> [Work order] Give again, word for word, every line in the entries below from the line with "(Year ending December 2018) [Japan GAAP]" up to and including the line with "(Amount rounded off to million yen)", and no other line.

[Dataset entries]
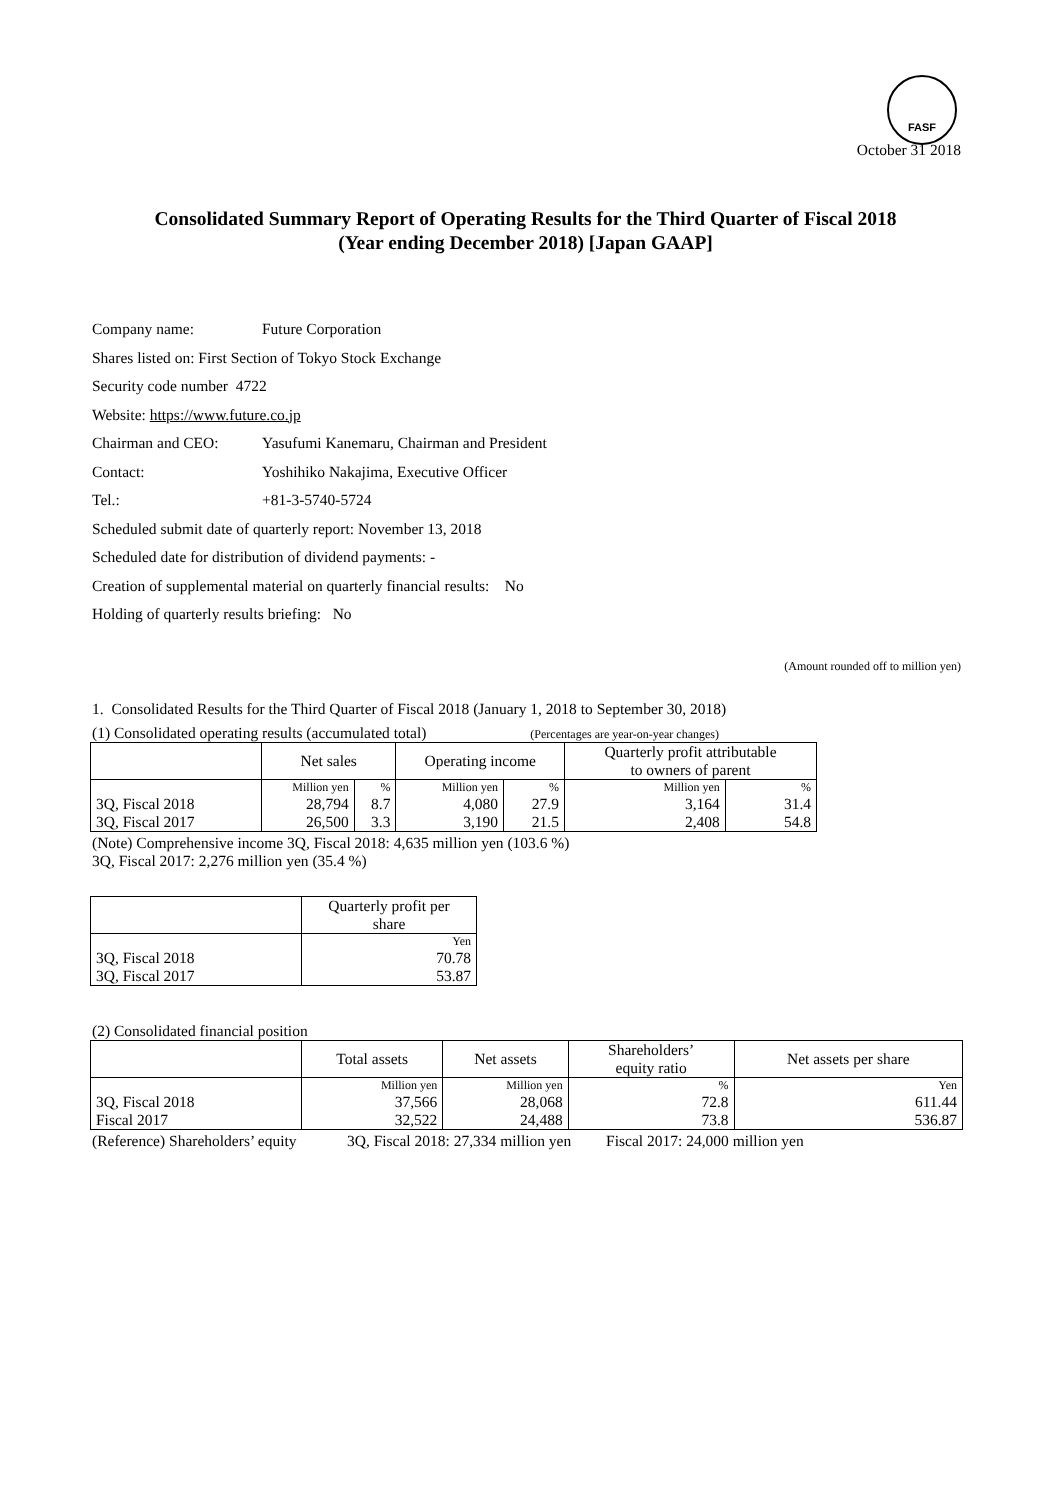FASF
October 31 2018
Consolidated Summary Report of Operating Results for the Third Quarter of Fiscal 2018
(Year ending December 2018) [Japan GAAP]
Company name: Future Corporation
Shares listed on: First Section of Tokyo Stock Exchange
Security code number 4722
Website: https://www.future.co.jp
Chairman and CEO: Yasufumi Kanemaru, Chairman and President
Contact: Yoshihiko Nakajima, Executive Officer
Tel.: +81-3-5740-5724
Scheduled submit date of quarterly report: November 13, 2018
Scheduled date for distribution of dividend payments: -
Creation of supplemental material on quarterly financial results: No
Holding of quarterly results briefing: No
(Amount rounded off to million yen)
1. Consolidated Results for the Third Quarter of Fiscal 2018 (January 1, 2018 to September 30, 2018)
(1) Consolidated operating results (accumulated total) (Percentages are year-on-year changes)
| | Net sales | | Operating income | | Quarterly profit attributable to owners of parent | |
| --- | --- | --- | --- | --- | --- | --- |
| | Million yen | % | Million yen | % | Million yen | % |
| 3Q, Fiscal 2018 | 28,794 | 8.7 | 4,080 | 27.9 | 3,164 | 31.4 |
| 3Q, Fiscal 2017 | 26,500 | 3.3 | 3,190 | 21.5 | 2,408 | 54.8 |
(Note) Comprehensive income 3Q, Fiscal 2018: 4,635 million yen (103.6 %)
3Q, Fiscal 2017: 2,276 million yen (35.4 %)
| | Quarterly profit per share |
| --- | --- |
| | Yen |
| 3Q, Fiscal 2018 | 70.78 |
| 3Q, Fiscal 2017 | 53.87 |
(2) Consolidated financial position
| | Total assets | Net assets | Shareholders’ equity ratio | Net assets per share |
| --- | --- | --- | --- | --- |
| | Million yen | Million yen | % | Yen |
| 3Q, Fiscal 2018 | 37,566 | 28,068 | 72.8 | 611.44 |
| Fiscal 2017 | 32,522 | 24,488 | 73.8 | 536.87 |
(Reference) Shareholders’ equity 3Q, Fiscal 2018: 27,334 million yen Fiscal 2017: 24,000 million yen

> [Answer for this exercise]
(Year ending December 2018) [Japan GAAP]
Company name: Future Corporation
Shares listed on: First Section of Tokyo Stock Exchange
Security code number 4722
Website: https://www.future.co.jp
Chairman and CEO: Yasufumi Kanemaru, Chairman and President
Contact: Yoshihiko Nakajima, Executive Officer
Tel.: +81-3-5740-5724
Scheduled submit date of quarterly report: November 13, 2018
Scheduled date for distribution of dividend payments: -
Creation of supplemental material on quarterly financial results: No
Holding of quarterly results briefing: No
(Amount rounded off to million yen)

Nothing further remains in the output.